The medium-term (weeks ahead) and short-term (days ahead) plan remains the main vehicle for managing the operations efficiently. The flight schedule remains, as it is today, the main source of information to make those plans. An additional source of information can be insight in possible disturbances and the resources required to handle those disturbances optimally. Without any doubt, experienced planners have those insights and apply them to improve the stability of the plan. Today, most airports have the data allowing to formalize those insights and making them an explicit source of information to improve medium- and short-term planning.
What does this mean for immediate planning decisions (time zero)?
Coordination is key. There will always be multiple parties responsible for parts of the chain. Each of those parties expects to remain in control of the assignment of its assets. A central controller that is steering the entire airport would be optimal but not achievable. Through close coordination a near to optimal management process can be envisioned. It requires a centralized and shared technology, provided by the airport.
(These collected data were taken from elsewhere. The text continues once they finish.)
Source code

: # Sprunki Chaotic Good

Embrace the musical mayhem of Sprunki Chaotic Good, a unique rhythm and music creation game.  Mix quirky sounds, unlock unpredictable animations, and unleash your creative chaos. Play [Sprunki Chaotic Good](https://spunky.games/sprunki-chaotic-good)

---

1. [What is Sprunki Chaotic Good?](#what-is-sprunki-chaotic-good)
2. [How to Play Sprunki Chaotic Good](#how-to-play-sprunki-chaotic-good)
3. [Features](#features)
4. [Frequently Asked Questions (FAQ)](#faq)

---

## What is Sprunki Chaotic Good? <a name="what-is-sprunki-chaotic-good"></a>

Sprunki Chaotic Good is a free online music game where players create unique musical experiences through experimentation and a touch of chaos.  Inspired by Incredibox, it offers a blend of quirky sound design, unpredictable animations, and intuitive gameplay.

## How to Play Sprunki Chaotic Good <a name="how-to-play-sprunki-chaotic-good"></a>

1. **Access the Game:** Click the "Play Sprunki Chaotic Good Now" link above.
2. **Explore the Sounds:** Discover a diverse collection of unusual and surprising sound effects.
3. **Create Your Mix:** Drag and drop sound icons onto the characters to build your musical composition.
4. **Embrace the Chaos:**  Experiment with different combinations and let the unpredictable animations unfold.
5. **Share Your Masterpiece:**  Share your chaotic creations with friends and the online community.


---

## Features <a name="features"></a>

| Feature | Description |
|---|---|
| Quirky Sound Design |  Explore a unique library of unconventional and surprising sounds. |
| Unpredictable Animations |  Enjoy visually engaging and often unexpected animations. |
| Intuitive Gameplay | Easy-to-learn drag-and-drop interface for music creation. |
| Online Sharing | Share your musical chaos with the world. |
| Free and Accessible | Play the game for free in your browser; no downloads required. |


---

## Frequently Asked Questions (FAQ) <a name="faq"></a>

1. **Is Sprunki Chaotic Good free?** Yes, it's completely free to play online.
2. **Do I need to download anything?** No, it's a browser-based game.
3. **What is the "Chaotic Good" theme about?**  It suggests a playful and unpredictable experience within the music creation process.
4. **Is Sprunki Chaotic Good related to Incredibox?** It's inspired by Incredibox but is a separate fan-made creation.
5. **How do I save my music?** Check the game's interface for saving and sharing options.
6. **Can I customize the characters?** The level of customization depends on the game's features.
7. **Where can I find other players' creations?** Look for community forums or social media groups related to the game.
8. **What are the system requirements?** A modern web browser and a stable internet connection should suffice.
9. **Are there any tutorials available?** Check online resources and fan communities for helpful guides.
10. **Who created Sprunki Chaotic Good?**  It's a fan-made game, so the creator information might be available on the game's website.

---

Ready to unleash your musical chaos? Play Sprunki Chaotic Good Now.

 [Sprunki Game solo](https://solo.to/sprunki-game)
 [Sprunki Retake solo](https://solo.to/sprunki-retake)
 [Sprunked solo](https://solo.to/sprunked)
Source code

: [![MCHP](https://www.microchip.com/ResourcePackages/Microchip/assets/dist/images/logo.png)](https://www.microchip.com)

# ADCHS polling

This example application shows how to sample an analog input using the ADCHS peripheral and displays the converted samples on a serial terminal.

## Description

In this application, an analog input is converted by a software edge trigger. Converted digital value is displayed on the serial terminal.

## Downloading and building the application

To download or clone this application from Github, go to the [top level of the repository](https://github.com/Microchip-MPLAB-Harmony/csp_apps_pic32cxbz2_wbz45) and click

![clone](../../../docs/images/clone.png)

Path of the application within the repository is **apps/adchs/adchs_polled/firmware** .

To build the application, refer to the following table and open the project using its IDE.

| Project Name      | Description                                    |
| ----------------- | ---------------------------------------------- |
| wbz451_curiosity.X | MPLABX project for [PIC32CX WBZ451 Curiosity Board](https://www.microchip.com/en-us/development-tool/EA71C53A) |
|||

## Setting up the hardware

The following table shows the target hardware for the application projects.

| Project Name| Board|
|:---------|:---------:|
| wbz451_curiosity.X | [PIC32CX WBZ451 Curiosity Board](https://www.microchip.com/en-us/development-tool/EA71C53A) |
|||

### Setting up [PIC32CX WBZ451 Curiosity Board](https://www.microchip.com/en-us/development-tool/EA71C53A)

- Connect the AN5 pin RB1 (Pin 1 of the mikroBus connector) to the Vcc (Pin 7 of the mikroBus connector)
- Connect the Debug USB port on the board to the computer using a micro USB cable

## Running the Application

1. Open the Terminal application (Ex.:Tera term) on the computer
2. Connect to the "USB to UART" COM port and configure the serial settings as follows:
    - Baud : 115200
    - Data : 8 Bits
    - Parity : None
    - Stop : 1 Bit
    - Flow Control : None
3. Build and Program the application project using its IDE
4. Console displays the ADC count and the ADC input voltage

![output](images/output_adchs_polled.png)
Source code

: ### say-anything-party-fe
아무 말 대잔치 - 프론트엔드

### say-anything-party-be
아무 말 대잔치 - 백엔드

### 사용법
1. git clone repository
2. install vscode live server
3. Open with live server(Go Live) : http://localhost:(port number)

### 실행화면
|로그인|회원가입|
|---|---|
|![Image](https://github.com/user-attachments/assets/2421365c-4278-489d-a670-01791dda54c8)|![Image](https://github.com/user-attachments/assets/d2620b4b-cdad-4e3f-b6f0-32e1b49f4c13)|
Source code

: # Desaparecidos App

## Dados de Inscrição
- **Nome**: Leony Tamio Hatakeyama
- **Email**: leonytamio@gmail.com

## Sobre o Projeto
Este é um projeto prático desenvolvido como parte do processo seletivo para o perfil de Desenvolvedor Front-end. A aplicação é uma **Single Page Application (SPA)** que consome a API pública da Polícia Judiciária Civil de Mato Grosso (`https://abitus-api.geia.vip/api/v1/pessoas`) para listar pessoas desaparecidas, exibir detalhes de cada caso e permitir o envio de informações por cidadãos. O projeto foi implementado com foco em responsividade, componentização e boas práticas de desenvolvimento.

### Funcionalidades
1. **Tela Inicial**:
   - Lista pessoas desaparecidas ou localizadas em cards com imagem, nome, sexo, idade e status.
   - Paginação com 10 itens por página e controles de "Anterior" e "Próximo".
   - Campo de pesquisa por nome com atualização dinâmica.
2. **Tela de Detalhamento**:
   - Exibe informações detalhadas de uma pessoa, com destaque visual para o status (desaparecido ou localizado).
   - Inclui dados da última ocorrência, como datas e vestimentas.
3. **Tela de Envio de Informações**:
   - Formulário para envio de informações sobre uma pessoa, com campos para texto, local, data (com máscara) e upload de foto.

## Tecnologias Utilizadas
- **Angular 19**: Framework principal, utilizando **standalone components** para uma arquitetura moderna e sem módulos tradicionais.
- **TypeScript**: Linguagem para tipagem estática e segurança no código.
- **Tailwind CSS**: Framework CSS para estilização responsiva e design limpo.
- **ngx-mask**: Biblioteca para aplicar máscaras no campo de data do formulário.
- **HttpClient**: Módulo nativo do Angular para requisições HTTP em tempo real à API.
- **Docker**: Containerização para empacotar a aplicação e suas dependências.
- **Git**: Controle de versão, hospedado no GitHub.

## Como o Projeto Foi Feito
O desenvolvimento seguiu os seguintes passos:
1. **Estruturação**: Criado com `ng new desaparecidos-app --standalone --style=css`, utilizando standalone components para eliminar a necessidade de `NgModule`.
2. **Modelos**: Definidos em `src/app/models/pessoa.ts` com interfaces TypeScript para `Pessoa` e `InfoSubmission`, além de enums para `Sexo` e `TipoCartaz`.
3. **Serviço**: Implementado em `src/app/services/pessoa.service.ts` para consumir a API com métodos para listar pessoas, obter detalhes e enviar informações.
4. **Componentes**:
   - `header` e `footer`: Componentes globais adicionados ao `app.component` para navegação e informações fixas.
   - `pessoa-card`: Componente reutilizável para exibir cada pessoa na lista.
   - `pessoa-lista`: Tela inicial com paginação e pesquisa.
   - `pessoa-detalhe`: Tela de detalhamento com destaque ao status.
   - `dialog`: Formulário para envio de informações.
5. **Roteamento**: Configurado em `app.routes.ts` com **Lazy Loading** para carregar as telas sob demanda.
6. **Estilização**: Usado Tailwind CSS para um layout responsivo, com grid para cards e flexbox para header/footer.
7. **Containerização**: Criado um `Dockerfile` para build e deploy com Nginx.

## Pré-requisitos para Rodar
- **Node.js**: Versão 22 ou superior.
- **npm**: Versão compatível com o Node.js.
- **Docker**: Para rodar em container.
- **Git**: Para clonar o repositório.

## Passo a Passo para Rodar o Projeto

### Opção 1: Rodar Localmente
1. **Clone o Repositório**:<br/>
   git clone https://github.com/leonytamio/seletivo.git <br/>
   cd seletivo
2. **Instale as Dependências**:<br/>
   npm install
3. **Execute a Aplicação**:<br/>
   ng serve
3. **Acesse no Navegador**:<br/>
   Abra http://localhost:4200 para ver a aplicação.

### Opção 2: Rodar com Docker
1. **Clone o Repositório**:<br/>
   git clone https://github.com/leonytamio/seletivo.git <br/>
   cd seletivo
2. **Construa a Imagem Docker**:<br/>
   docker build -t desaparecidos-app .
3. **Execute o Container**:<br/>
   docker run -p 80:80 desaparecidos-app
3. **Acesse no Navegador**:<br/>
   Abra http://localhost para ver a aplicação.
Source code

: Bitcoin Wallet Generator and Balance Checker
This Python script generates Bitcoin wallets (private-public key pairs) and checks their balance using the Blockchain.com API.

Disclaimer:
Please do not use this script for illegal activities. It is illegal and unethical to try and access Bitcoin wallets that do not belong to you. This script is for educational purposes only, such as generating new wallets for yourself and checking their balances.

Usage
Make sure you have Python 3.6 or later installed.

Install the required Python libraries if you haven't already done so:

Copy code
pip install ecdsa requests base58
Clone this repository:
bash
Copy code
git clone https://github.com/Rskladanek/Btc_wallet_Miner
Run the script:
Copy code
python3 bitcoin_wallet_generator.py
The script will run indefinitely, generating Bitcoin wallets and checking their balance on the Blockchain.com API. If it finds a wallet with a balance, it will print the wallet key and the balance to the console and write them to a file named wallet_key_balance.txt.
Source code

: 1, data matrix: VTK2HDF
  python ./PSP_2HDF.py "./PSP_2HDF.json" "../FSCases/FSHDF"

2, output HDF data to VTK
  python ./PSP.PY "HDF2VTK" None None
This gives all actors an end-to-end view on current and very short-term airport operations, sharing and taking into account the operational decisions taken at different places in the chain.
Data and predictions
Today, airports dispose of data reflecting past and ongoing operations, e.g., data about passenger volumes in various airport locations, number of people that have already checked-in for a given flight. There is also data existing that could be exploited if it were shared pro-actively: i.e., data about number of passengers on a flight, pieces of luggage, number of business travelers versus tourist travelers, etc. The aviation sector is amongst the most digitized sectors. Information exits and, if it were better shared, can be made available to get a complete picture of ongoing and upcoming airport activities.
Machine learning techniques enable to uncover patterns and to better understand expected airport loads. Airports start to use them to make better passenger forecasts to the benefit of the medium-term plan (impacted by seasonal effects) and short-term plan (impacted by short-term effects such as the weather forecast).
The next logical step is to try to understand immediate effects (minutes up till one hour effect). The period between now and one hour from now is the period that you can still do something with the passenger experience for the passengers that are in the building now.